As always seems the trend with me, as I am strolling along, snapping photos left and right, I stumble across an interesting sign…

Hmm. I study it for a couple minutes and then it dawns on me, there is an interconnected hiking trail that goes all the way around Namhae! Well, this blows my tiny mind and I get incredibly excited at this thought. Obviously not for this trip, people. But hey, you never know what the future may hold…

Still, I’m here now, and very obviously standing on the trail which is quite helpfully marked by lovely bright ribbons which seem very enticing just to follow for a little bit…

You might be happy to hear that it is my footwear today that puts a cropper to any long adventures. While I love my crocs for general easy walking, they simply aren’t made for rock scrambles, which is what this path turns into about 10 minutes further down the line. Satisfied I have at least seen what ‘could be’ in the future, I turn around and head off in search of sustenance.

Namhae being coastal, I really feel I can’t miss out on trying something seafood-based while here in the village. I passed several restaurants earlier on my way down the hill which I now go seek out, all the while talking internally and assuring myself I will be brave enough to go into one and order food alone. Yes, I am still suffering from this worry even though having been here two months already.

I spend a few minutes hovering outside two restaurants that sit next to each other; one has a nice outdoor seating area but no menu in sight for me to study before I approach, the other has indoor seating only but I can clearly read what is on offer through the window to practice what I want to say beforehand.

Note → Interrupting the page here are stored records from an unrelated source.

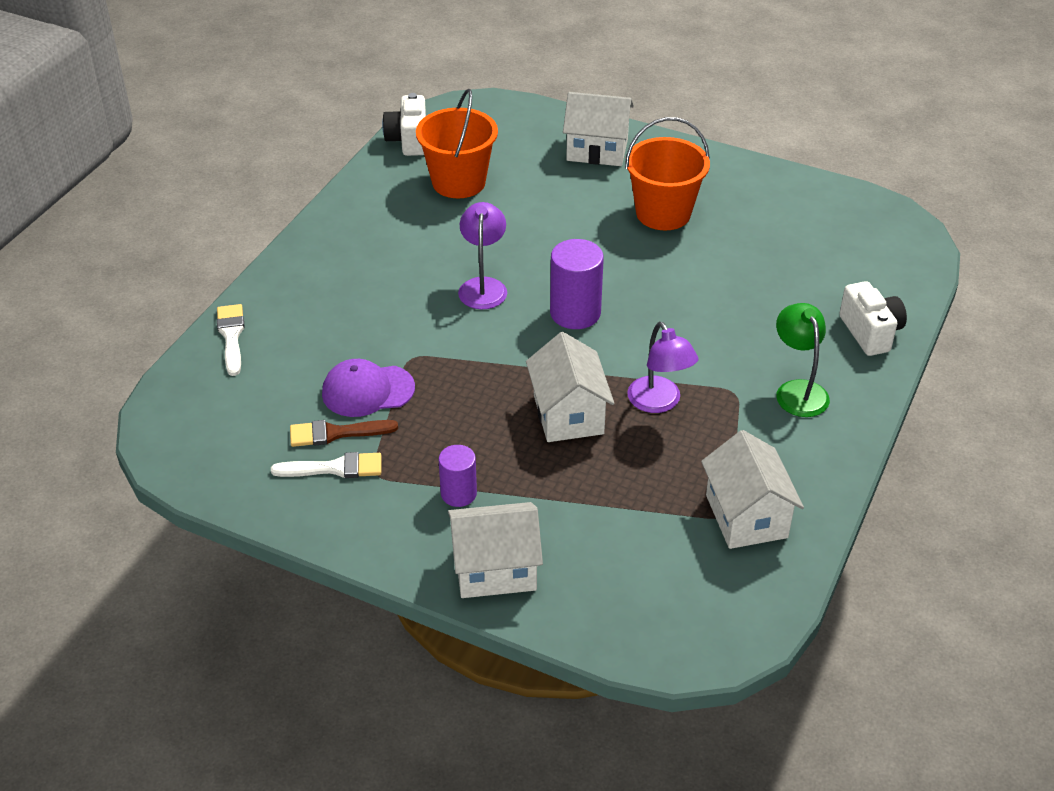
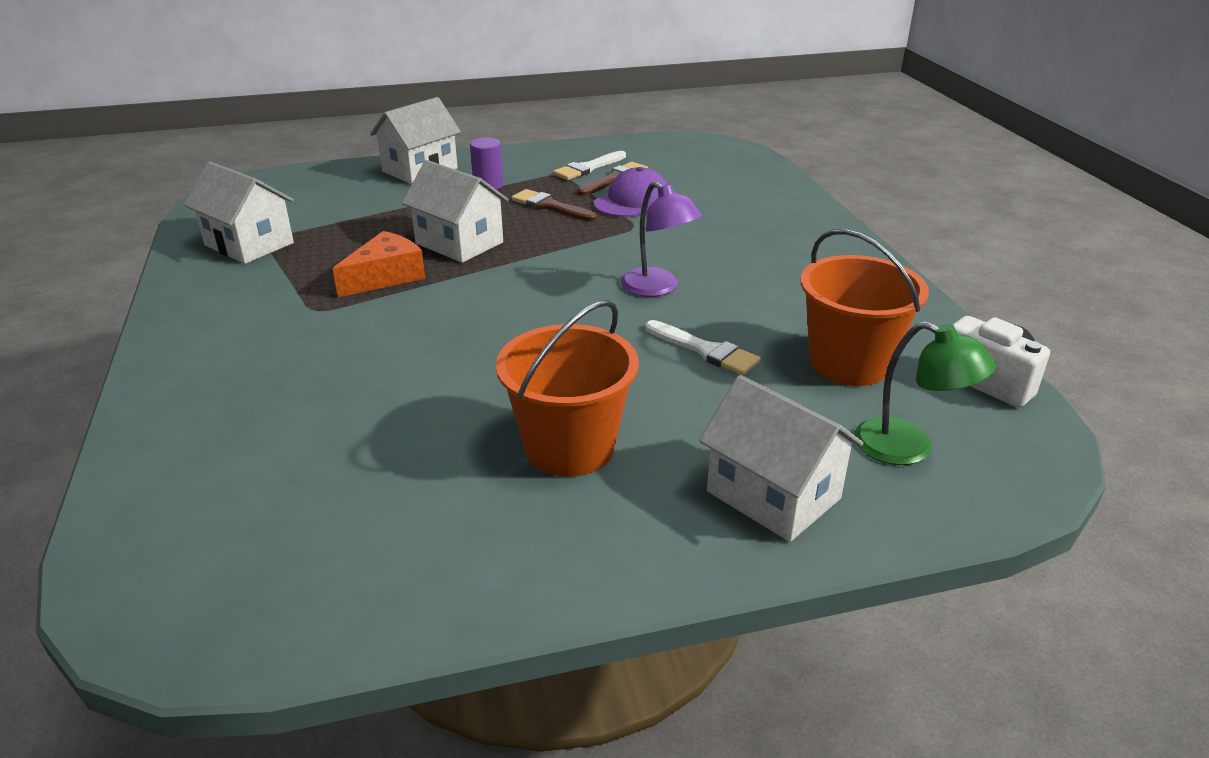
camera: 140 degrees right, 10 degrees down
(231, 336) = (780, 189): white brush -> white brush (705, 350)
(443, 423) = (550, 206): none -> brown brush
(575, 313) = (542, 304): purple cylinder -> none
(597, 150) = (773, 495): white house -> white house turned 75 degrees clockwise
(659, 403) = (386, 277): purple lamp -> orange cheese
(798, 390) = (246, 335): green lamp -> green lamp (908, 448)
(870, 332) = (175, 425): white camera -> none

The menu wins out, and in I go, placing an order for haemul kalguksu – seafood noodle soup.

Absolutely no complaints, and once again I cleared everything in every bowl. Was I stuffed afterwards? Completely. Was it a struggle walking back up the hill to the car? Totally. Was it worth it? Without a doubt and I’d do it again in a heartbeat.

Well, I guess that means tomorrow I will be needing to burn some calories. It looks like I’ll be off in search of a mountain to climb!